Present each line of the records below as an item in a numbered list, leaving out any blank lines.
[ENTRIES PROVIDED Boundary: Start]
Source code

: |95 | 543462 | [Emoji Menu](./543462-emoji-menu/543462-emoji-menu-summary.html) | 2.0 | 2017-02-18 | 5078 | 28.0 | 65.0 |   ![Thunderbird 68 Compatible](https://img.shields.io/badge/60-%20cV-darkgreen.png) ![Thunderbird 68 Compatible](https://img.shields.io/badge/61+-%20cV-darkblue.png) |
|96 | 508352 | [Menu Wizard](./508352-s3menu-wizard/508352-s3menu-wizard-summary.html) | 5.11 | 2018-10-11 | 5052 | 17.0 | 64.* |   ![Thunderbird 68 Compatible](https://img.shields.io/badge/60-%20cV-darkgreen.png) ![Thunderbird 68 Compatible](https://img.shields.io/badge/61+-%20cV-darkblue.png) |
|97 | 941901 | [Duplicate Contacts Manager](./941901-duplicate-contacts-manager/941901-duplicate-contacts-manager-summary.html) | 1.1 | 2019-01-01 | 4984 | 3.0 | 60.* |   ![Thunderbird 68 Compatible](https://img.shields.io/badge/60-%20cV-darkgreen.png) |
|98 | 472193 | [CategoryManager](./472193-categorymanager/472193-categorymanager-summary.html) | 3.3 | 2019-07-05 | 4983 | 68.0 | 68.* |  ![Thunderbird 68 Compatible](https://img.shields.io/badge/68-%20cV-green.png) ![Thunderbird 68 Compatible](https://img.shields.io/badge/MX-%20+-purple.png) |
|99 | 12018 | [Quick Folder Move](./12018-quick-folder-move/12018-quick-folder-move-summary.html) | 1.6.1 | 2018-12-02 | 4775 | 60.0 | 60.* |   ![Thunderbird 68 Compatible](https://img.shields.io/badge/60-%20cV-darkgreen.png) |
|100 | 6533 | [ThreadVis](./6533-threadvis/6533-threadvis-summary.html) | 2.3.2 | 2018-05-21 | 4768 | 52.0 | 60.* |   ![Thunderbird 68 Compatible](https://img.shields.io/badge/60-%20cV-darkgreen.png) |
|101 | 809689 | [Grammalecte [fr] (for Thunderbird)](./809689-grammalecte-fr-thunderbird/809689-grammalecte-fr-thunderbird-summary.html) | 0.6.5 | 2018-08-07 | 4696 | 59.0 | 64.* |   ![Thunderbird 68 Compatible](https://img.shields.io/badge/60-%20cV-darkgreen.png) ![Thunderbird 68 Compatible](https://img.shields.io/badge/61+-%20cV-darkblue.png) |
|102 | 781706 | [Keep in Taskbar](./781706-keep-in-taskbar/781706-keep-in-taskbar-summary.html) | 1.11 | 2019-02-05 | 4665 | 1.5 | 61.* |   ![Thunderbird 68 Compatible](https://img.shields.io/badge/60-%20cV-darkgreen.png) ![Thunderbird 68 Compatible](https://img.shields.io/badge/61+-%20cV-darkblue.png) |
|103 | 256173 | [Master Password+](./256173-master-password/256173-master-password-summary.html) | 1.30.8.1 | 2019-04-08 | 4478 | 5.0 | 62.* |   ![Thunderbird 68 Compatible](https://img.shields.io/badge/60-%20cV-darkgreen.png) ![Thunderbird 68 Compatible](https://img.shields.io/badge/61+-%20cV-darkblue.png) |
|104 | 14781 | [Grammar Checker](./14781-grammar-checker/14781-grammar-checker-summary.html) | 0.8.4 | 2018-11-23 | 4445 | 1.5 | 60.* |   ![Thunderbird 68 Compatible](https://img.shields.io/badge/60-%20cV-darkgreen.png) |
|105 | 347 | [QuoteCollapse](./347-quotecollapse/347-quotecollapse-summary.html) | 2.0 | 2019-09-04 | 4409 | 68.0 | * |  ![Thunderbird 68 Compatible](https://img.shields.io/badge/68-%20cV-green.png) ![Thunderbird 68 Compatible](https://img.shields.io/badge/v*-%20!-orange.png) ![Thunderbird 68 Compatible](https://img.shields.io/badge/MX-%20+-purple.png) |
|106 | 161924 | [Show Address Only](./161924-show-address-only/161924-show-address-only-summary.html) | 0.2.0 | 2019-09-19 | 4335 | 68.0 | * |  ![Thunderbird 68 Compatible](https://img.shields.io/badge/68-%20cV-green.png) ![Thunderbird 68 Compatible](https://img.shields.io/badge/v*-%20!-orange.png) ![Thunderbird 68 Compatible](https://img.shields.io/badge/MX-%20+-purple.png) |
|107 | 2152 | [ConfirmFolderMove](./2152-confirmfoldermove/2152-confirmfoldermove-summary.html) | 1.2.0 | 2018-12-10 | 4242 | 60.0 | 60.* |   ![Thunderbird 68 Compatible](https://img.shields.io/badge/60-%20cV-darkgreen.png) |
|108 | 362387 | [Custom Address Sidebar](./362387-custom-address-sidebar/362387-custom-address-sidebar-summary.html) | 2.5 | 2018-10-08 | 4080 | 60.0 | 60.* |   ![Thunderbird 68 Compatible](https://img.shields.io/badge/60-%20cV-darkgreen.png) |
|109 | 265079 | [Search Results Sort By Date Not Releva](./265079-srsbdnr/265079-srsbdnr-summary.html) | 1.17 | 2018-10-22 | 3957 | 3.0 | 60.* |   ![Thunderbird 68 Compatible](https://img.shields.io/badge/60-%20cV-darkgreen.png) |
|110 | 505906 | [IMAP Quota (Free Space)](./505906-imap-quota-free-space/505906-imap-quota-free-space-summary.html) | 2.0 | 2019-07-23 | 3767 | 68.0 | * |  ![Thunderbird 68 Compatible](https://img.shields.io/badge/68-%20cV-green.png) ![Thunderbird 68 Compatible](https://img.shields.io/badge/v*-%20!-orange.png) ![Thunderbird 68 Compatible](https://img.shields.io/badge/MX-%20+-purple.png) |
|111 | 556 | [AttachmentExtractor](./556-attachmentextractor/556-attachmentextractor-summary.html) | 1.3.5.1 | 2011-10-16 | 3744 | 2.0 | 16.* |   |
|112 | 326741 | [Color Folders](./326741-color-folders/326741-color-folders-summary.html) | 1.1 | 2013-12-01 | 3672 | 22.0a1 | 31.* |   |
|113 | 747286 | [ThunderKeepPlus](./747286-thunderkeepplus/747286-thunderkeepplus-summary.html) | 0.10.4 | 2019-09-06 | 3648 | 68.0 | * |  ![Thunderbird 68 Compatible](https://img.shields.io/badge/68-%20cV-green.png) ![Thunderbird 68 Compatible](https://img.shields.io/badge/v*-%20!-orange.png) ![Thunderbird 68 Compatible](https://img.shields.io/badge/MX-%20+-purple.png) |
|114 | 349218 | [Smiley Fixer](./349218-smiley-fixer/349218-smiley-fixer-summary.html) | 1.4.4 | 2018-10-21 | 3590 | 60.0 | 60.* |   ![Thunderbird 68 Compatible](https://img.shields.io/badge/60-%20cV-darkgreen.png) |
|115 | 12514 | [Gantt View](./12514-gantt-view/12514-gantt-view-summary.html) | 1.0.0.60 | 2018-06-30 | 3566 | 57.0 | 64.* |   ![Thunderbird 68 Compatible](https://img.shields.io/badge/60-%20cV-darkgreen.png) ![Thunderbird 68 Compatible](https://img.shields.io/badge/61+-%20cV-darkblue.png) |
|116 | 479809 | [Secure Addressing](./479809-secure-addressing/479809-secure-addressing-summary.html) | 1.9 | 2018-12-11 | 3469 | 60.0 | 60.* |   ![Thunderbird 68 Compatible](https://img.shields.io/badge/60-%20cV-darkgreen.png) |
[ENTRIES PROVIDED Boundary: End]
_WRITTEN SOLUTION_:
1. Source code
2. : |95 | 543462 | [Emoji Menu](./543462-emoji-menu/543462-emoji-menu-summary.html) | 2.0 | 2017-02-18 | 5078 | 28.0 | 65.0 |   ![Thunderbird 68 Compatible](https://img.shields.io/badge/60-%20cV-darkgreen.png) ![Thunderbird 68 Compatible](https://img.shields.io/badge/61+-%20cV-darkblue.png) |
3. |96 | 508352 | [Menu Wizard](./508352-s3menu-wizard/508352-s3menu-wizard-summary.html) | 5.11 | 2018-10-11 | 5052 | 17.0 | 64.* |   ![Thunderbird 68 Compatible](https://img.shields.io/badge/60-%20cV-darkgreen.png) ![Thunderbird 68 Compatible](https://img.shields.io/badge/61+-%20cV-darkblue.png) |
4. |97 | 941901 | [Duplicate Contacts Manager](./941901-duplicate-contacts-manager/941901-duplicate-contacts-manager-summary.html) | 1.1 | 2019-01-01 | 4984 | 3.0 | 60.* |   ![Thunderbird 68 Compatible](https://img.shields.io/badge/60-%20cV-darkgreen.png) |
5. |98 | 472193 | [CategoryManager](./472193-categorymanager/472193-categorymanager-summary.html) | 3.3 | 2019-07-05 | 4983 | 68.0 | 68.* |  ![Thunderbird 68 Compatible](https://img.shields.io/badge/68-%20cV-green.png) ![Thunderbird 68 Compatible](https://img.shields.io/badge/MX-%20+-purple.png) |
6. |99 | 12018 | [Quick Folder Move](./12018-quick-folder-move/12018-quick-folder-move-summary.html) | 1.6.1 | 2018-12-02 | 4775 | 60.0 | 60.* |   ![Thunderbird 68 Compatible](https://img.shields.io/badge/60-%20cV-darkgreen.png) |
7. |100 | 6533 | [ThreadVis](./6533-threadvis/6533-threadvis-summary.html) | 2.3.2 | 2018-05-21 | 4768 | 52.0 | 60.* |   ![Thunderbird 68 Compatible](https://img.shields.io/badge/60-%20cV-darkgreen.png) |
8. |101 | 809689 | [Grammalecte [fr] (for Thunderbird)](./809689-grammalecte-fr-thunderbird/809689-grammalecte-fr-thunderbird-summary.html) | 0.6.5 | 2018-08-07 | 4696 | 59.0 | 64.* |   ![Thunderbird 68 Compatible](https://img.shields.io/badge/60-%20cV-darkgreen.png) ![Thunderbird 68 Compatible](https://img.shields.io/badge/61+-%20cV-darkblue.png) |
9. |102 | 781706 | [Keep in Taskbar](./781706-keep-in-taskbar/781706-keep-in-taskbar-summary.html) | 1.11 | 2019-02-05 | 4665 | 1.5 | 61.* |   ![Thunderbird 68 Compatible](https://img.shields.io/badge/60-%20cV-darkgreen.png) ![Thunderbird 68 Compatible](https://img.shields.io/badge/61+-%20cV-darkblue.png) |
10. |103 | 256173 | [Master Password+](./256173-master-password/256173-master-password-summary.html) | 1.30.8.1 | 2019-04-08 | 4478 | 5.0 | 62.* |   ![Thunderbird 68 Compatible](https://img.shields.io/badge/60-%20cV-darkgreen.png) ![Thunderbird 68 Compatible](https://img.shields.io/badge/61+-%20cV-darkblue.png) |
11. |104 | 14781 | [Grammar Checker](./14781-grammar-checker/14781-grammar-checker-summary.html) | 0.8.4 | 2018-11-23 | 4445 | 1.5 | 60.* |   ![Thunderbird 68 Compatible](https://img.shields.io/badge/60-%20cV-darkgreen.png) |
12. |105 | 347 | [QuoteCollapse](./347-quotecollapse/347-quotecollapse-summary.html) | 2.0 | 2019-09-04 | 4409 | 68.0 | * |  ![Thunderbird 68 Compatible](https://img.shields.io/badge/68-%20cV-green.png) ![Thunderbird 68 Compatible](https://img.shields.io/badge/v*-%20!-orange.png) ![Thunderbird 68 Compatible](https://img.shields.io/badge/MX-%20+-purple.png) |
13. |106 | 161924 | [Show Address Only](./161924-show-address-only/161924-show-address-only-summary.html) | 0.2.0 | 2019-09-19 | 4335 | 68.0 | * |  ![Thunderbird 68 Compatible](https://img.shields.io/badge/68-%20cV-green.png) ![Thunderbird 68 Compatible](https://img.shields.io/badge/v*-%20!-orange.png) ![Thunderbird 68 Compatible](https://img.shields.io/badge/MX-%20+-purple.png) |
14. |107 | 2152 | [ConfirmFolderMove](./2152-confirmfoldermove/2152-confirmfoldermove-summary.html) | 1.2.0 | 2018-12-10 | 4242 | 60.0 | 60.* |   ![Thunderbird 68 Compatible](https://img.shields.io/badge/60-%20cV-darkgreen.png) |
15. |108 | 362387 | [Custom Address Sidebar](./362387-custom-address-sidebar/362387-custom-address-sidebar-summary.html) | 2.5 | 2018-10-08 | 4080 | 60.0 | 60.* |   ![Thunderbird 68 Compatible](https://img.shields.io/badge/60-%20cV-darkgreen.png) |
16. |109 | 265079 | [Search Results Sort By Date Not Releva](./265079-srsbdnr/265079-srsbdnr-summary.html) | 1.17 | 2018-10-22 | 3957 | 3.0 | 60.* |   ![Thunderbird 68 Compatible](https://img.shields.io/badge/60-%20cV-darkgreen.png) |
17. |110 | 505906 | [IMAP Quota (Free Space)](./505906-imap-quota-free-space/505906-imap-quota-free-space-summary.html) | 2.0 | 2019-07-23 | 3767 | 68.0 | * |  ![Thunderbird 68 Compatible](https://img.shields.io/badge/68-%20cV-green.png) ![Thunderbird 68 Compatible](https://img.shields.io/badge/v*-%20!-orange.png) ![Thunderbird 68 Compatible](https://img.shields.io/badge/MX-%20+-purple.png) |
18. |111 | 556 | [AttachmentExtractor](./556-attachmentextractor/556-attachmentextractor-summary.html) | 1.3.5.1 | 2011-10-16 | 3744 | 2.0 | 16.* |   |
19. |112 | 326741 | [Color Folders](./326741-color-folders/326741-color-folders-summary.html) | 1.1 | 2013-12-01 | 3672 | 22.0a1 | 31.* |   |
20. |113 | 747286 | [ThunderKeepPlus](./747286-thunderkeepplus/747286-thunderkeepplus-summary.html) | 0.10.4 | 2019-09-06 | 3648 | 68.0 | * |  ![Thunderbird 68 Compatible](https://img.shields.io/badge/68-%20cV-green.png) ![Thunderbird 68 Compatible](https://img.shields.io/badge/v*-%20!-orange.png) ![Thunderbird 68 Compatible](https://img.shields.io/badge/MX-%20+-purple.png) |
21. |114 | 349218 | [Smiley Fixer](./349218-smiley-fixer/349218-smiley-fixer-summary.html) | 1.4.4 | 2018-10-21 | 3590 | 60.0 | 60.* |   ![Thunderbird 68 Compatible](https://img.shields.io/badge/60-%20cV-darkgreen.png) |
22. |115 | 12514 | [Gantt View](./12514-gantt-view/12514-gantt-view-summary.html) | 1.0.0.60 | 2018-06-30 | 3566 | 57.0 | 64.* |   ![Thunderbird 68 Compatible](https://img.shields.io/badge/60-%20cV-darkgreen.png) ![Thunderbird 68 Compatible](https://img.shields.io/badge/61+-%20cV-darkblue.png) |
23. |116 | 479809 | [Secure Addressing](./479809-secure-addressing/479809-secure-addressing-summary.html) | 1.9 | 2018-12-11 | 3469 | 60.0 | 60.* |   ![Thunderbird 68 Compatible](https://img.shields.io/badge/60-%20cV-darkgreen.png) |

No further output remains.